AIM OF THE EXERCISE = Write out every line of the records below word for word, changing nothing.

PROVIDED DATA =
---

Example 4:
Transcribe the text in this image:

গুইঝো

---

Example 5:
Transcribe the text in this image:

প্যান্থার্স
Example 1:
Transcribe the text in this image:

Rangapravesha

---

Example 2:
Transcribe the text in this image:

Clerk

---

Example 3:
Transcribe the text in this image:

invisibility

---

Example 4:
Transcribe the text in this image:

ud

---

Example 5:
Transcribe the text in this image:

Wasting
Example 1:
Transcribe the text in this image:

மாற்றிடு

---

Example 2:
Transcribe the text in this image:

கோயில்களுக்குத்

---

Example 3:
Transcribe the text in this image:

WRITTEN SOLUTION =
---

Example 4:
Transcribe the text in this image:

গুইঝো

---

Example 5:
Transcribe the text in this image:

প্যান্থার্স
Example 1:
Transcribe the text in this image:

Rangapravesha

---

Example 2:
Transcribe the text in this image:

Clerk

---

Example 3:
Transcribe the text in this image:

invisibility

---

Example 4:
Transcribe the text in this image:

ud

---

Example 5:
Transcribe the text in this image:

Wasting
Example 1:
Transcribe the text in this image:

மாற்றிடு

---

Example 2:
Transcribe the text in this image:

கோயில்களுக்குத்

---

Example 3:
Transcribe the text in this image:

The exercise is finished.